Я еще около часа живописал прапорщику ужасы курсантского бытия, упомянув, кстати, о предложении своего сокурсника сигануть с третьего этажа, дабы очутиться здесь, в больничной нирване, как о наглядном примере доведения человека до крайней степени отчаяния, но Константиныч, служивший, по его словам, среди бумагомарателей в каком-то штабе и оторванный от бытия низших слоев, воспринимал мои рассказы как нечто научно-фантастическое, хотя недоверчивое сопереживание мне выказывал.
В холле госпиталя мы с ним простились, я дружески хлопнул Константиныча по плечу, направляясь в свое отделение, но тут заметил замершего у лифта соседа по палате — полковника с загипсованной клешней, смотревшего на меня с каким-то страдальческим укором.
— Болит рука? — поинтересовался я, преисполнившись чувством сопереживания.
— Так вот почему вы служите в Москве… — молвил полковник. — А говорили: распределение, случайность…
— Не понял.
— Что ж тут не понять… Может, вы не знаете и того человека, с кем только что распрощались?
— Знаю… Константиныч…
— Василий Константинович.
— Ну… — Я начал предчувствовать нечто нехорошее.
— Заместитель министра внутренних дел.
Возникла пауза.
— Пошли в палату, — сказал я устало. — Скоро отбой.
— А здесь, значит, отдыхаем от воинской повинности, — язвительно заметил полковник.

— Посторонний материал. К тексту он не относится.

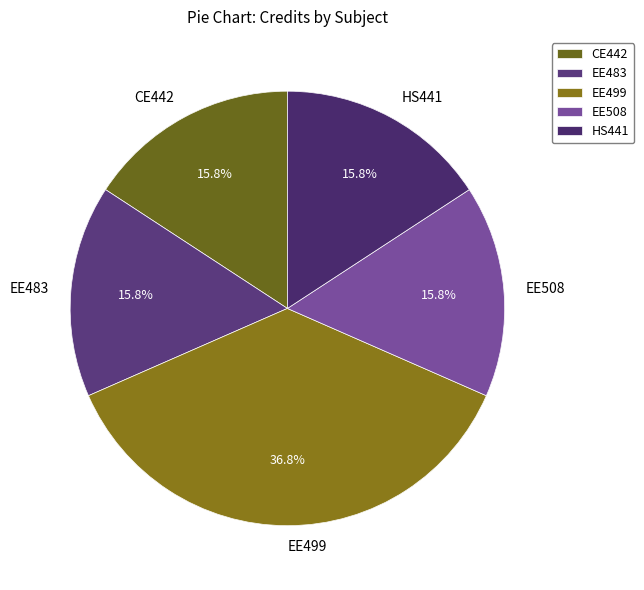

The CE442 slice represents 29% of the pie. True or false?

False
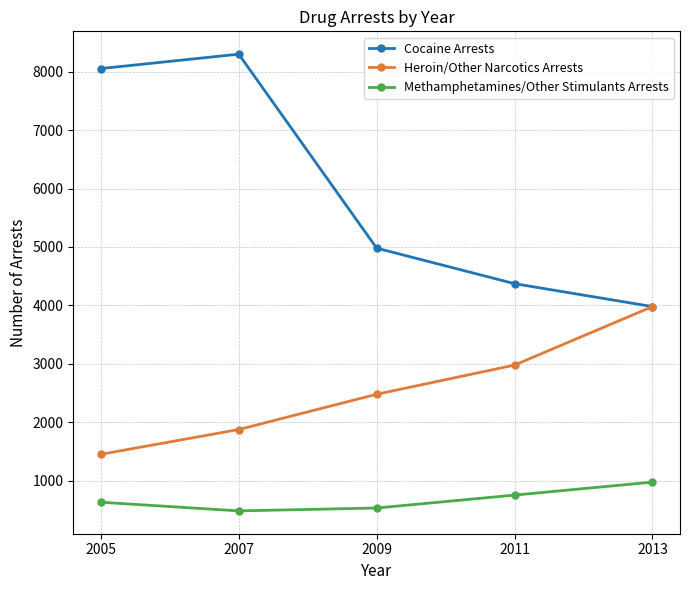

Is it true that Cocaine Arrests equals 8298 at 2007?

True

Но так, осторожно заметил, как бы про себя.
Вот тебе и две звезды в одну линию…
Ночью я спал плохо. А на следующий день узнал, что высокопоставленный пациент из госпиталя после обследования выписан, так что отныне для прогулок мне следовало подобрать иного компаньона.

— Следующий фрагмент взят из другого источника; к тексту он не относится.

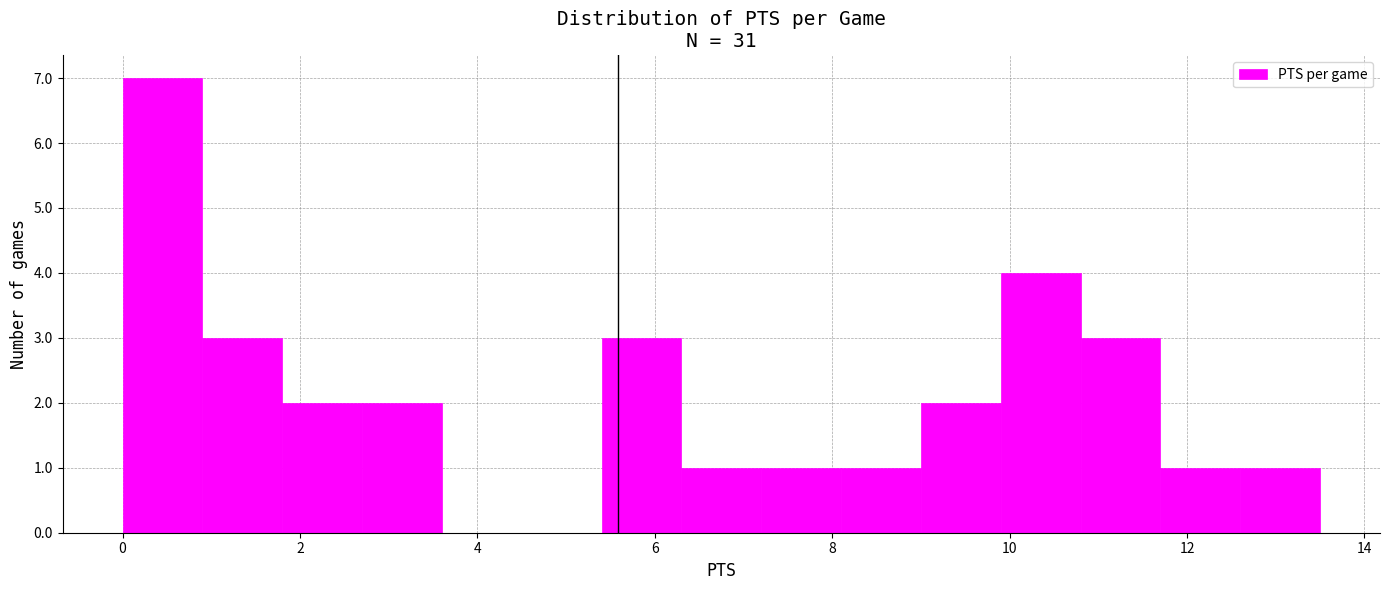

What is the height of the bar covering 6.3 to 7.2 on the x-axis? Neither the bar edges nor the heights are printed on the chart, so give them approximately, as read against the axes.

1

Через четыре дня настала пора и мне возвращаться в постылую учебку, из которой приехал за мной знакомый «уазик».
Из машины вышла старуха-майор.
— Подкопаев? — спросила она утвердительно и крайне сухо.
— Так точно.
— Симулянт.
— Никак нет.
— А-абсолютно уверена. Ввели моего сотрудника в заблуждение. Ну-с, ладно, поехали. Вас ждут сюрпризы.
После естественной заминки я отозвался с угрюмым вызовом:
— К сюрпризам мне не привыкать.
— Чувствуется! — парировала старуха.
Еще на пороге казармы торчавший у тумбочки дневальный поведал, что я прибыл в прямо в пасть льва, поскольку за время моего отсутствия в часть нагрянул заместитель министра внутренних дел, обнаруживший здесь столько всяческих нарушений, что половина офицерского состава получила строгие выговоры, гауптвахта переполнилась прапорщиками-расхитителями, а командир полка сидит в предынфарктном состоянии под домашним арестом.
— И говорят, весь шухер по твоей наводочке, — многозначительно ухмыляясь, доложил дневальный. — Это вилы, Толик, конкретные вилы…
Встретивший меня в канцелярии командир учебной роты, мой радостный доклад о прибытии для дальнейшего прохождения мук слушать не пожелал, а, сняв свою шинель с вешалки, коротко и смиренно промолвил:
— Пойдем!
И вскоре, обогнув корпус казармы, мы вошли в примыкавшее к КПП приземистое здание штаба конвойной дивизии, на чьей территории располагалась наша учебка и командиру которой, генералу-майору, мы были подведомственны.
К моему немалому удивлению, после краткого доклада адъютанта мы удостоились чести быть принятыми не кем-либо из штабного начальства, а именно что самим сиятельным генералом.
Вернее, такого исключительного счастья удостоился я, капитану было предписано обождать в приемной.
— Ах вот ты каков, сукин сын! — заметил генерал, привстав из— за стола и глядя на меня с трудно скрываемым негодованием. — Ну давай… расскажи, чем недоволен. А то как-то странно: заместитель министра в курсе того, что в дивизии происходит, а я вроде как… китайский наблюдатель.
Я моментально смекнул, в чем дело, и подобрался, как при схватке с опасным и безжалостным противником.
— Вы имеете в виду Василия Константиновича? — спросил я с высокомерной небрежностью.
Генерал удивленно вскинул брови.
— Именно…
— Да, он интересовался бытом, уровнем нашей подготовки…
— И что вы ответили? Что ваша учебная рота — воплощение Освенцима?